Everywhere we turn some prognosticator is telling us that electric vehicles will fill the highways of the future.
A recent Accenture study predicted that EVs on the road may number 10 million in only a few years-four times the current number-and even outflank conventional cars by 2040. The potential electrified transportation fleet might be a $2 trillion opportunity for power utilities, although it’s a tremendous challenge in figuring how to handle that load and distribute the power needed to fuel it.
A redent blog by Jarrett Adams on the Nuclear Energy Institute’s website essentially asks, “Why not nuclear?” It’s carbon-free and offers a steady, high-level flow of power, perhaps the cleanest bridge fuel available if and when the world accelerates its transition to primarily renewable, intermittent resources such as the wind, sun and water.
“It’s not a race to renewables; it’s a race to lower carbon emissions,” said former Energy Department Assistant Secretary Charles McConnell said during a forum at ABB’s Customer World last month in Houston.
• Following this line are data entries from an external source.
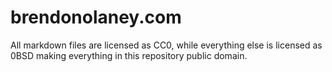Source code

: # brendonolaney.com

All markdown files are licensed as CC0, while everything else is licensed as
0BSD making everything in this repository public domain.
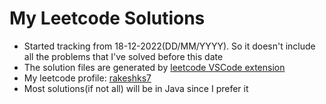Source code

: # My Leetcode Solutions

- Started tracking from 18-12-2022(DD/MM/YYYY). So it doesn't include all the problems that I've solved before this date
- The solution files are generated by <a href="https://github.com/LeetCode-OpenSource/vscode-leetcode" target="_blank">leetcode VSCode extension</a>
- My leetcode profile: <a href="https://leetcode.com/rakeshks7/" target="_blank">rakeshks7</a>
- Most solutions(if not all) will be in Java since I prefer it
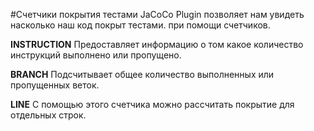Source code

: #Счетчики покрытия тестами
JaCoCo Plugin позволяет нам увидеть насколько наш код покрыт тестами.
при помощи счетчиков.

**INSTRUCTION**
Предоставляет информацию о том какое количество инструкций выполнено или пропущено.

**BRANCH**
Подсчитывает общее количество выполненных или пропущенных веток.

**LINE**
C помощью этого счетчика можно рассчитать покрытие для отдельных строк.
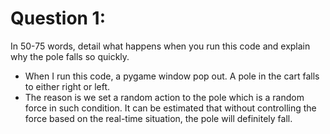 # Question 1:  
In 50-75 words, detail what happens when you run this code and explain why the pole falls so quickly.
- When I run this code, a pygame window pop out. A pole in the cart falls to either right or left.
- The reason is we set a random action to the pole which is a random force in such condition. It can be estimated that without controlling the force based on the real-time situation, the pole will definitely fall.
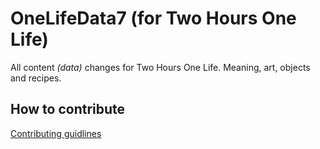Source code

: # OneLifeData7 (for Two Hours One Life)
All content *(data)* changes for Two Hours One Life. Meaning, art, objects and recipes.

## How to contribute
[Contributing guidlines](https://github.com/twohoursonelife/OneLifeData7/contribute)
McConnell was talking about being careful not run away from traditional resources such as coal too quickly and threaten resiliency, but his point applies to nuclear, as well. Charging infrastructure and power supply are two impediments to EV adoption, and clean emitting power will be needed on cloudy and/or still days.
Several utilities which are strong in the nuclear component of their generation fleet are also making bets on EVs being a boon for their future. Adams’ NEI blog noted that “Duke Energy Corp., which operates 11 reactors, announced April 1 that it is investing $76 million in North Carolina’s electric vehicle infrastructure, the largest initiative of its kind in the southeast. Duke Energy plans to help fund nearly 2,500 new charging stations as well as electric school buses and electric public transportation in the state.
Automobiles release more than 300 million metric tons of carbon pollution into the air annually. And, despite the optimism around its ascendency, “and electric vehicle is only as clean as the electricity that powers it,” Adams writes.